According to the U.S. Centers for Disease Control and Prevention, one in six Americans becomes sick every year after consuming contaminated foods or beverages. In 2018, at least 22 foodborne illness outbreaks have been investigated by the CDC, with many more recalls and warnings being reported in the mainstream media. From romaine lettuce to whole turkeys and even pet food, the general consensus is that our food supply may not be as safe as we thought. Or is it?
There are three main types of contaminants that can cause unsafe food: biological, chemical, and physical. Cases of foodborne illness like listeria and E.coli are caused by bacteria that can be found in contaminated water or soil. They often show up in undercooked meat and in raw vegetables. So while studies have found that those who replace meat with plant-based foods have a 20% lower mortality rate, vegetarians and vegans still need to be careful.
Not even our four-legged friends are necessarily safe. In addition to the lettuce, cauliflower, beef, eggs, vegetables, and even processed foods that were recalled over the last year, there’s a growing list of cat food and dog food brands that have experienced FDA recalls, too. That’s certainly unwelcome news for the 44% of households in the U.S. that own dogs, but it’s frightening for everyone who thinks they know what’s in their food. And while not all of the recalls were due to bacterial outbreaks, a lot of Americans are wondering: what’s the deal? And should we be worried all the time?
The Food and Drug Administration says no. FDA Commissioner Scott Gottlieb recently told CNN that it’s actually our technological improvements that are to blame. As we become better at detecting these unsafe instances, widespread reporting increases — thus why we feel like food contamination is worsening. The FDA says that our current surveillance and technology systems can better detect and respond to outbreaks than we could decades prior, which means that more recalls are happening and the public perception is one of confusion and slight panic.

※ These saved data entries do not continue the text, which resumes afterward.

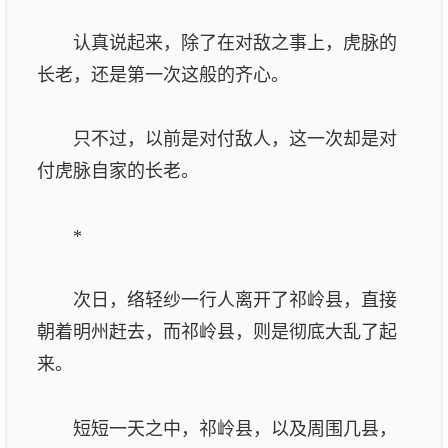
认真说起来，除了在对敌之事上，虎脉的
长老，还是第一次这般的齐心。
只不过，以前是对付敌人，这一次却是对
付虎脉自家的长老。
*
次日，络轻纱一行人离开了祁岭县，直接
朝着明州赶去，而祁岭县，则是彻底大乱了起
来。
短短一天之中，祁岭县，以及周围几县，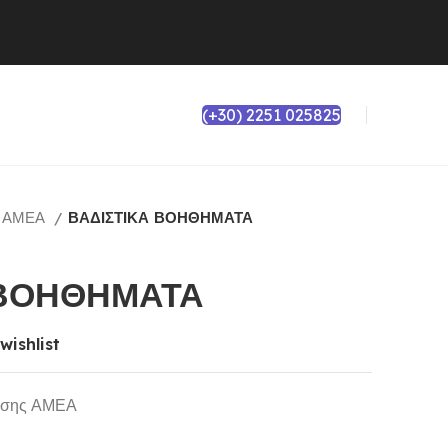
(+30) 2251 025825
ς ΑΜΕΑ
ΒΑΔΙΣΤΙΚΑ ΒΟΗΘΗΜΑΤΑ
 ΒΟΗΘΗΜΑΤΑ
wishlist
ασης ΑΜΕΑ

And it’s certainly true that the number of U.S. infections from foodborne pathogens has decreased by 30% since 1996. The FDA has also been granted additional power thanks to the Food Safety Modernization Act, meaning the agency is paying closer attention to (and taking action against) unsanitary locations.
However, the FDA’s public statement conspicuously leaves out the fact that legislation created by the FDA during the Obama administration — which would have required the resting of farming irrigation sources to identify sources of contamination — has been put on hold by the current administration.
Wired reported: “Six months before people were sickened by the contaminated romaine, President Donald Trump’s FDA — responding to pressure from the farm industry and Trump’s order to eliminate regulations — shelved the water-testing rules for at least four years… Despite this deadly outbreak, the FDA has shown no sign of reconsidering its plan to postpone the rules. The agency also is considering major changes, such as allowing some produce growers to test less frequently or find alternatives to water testing to ensure the safety of their crops.”
Ultimately, it may be at least partially good news that we’re seeing more reports of outbreaks; if nothing else, this allows consumers to protect themselves and become more aware of the issues facing farmers and suppliers. But chalking up the entire issue to public perception and improvements in technology may be leaving out a critical piece of the puzzle.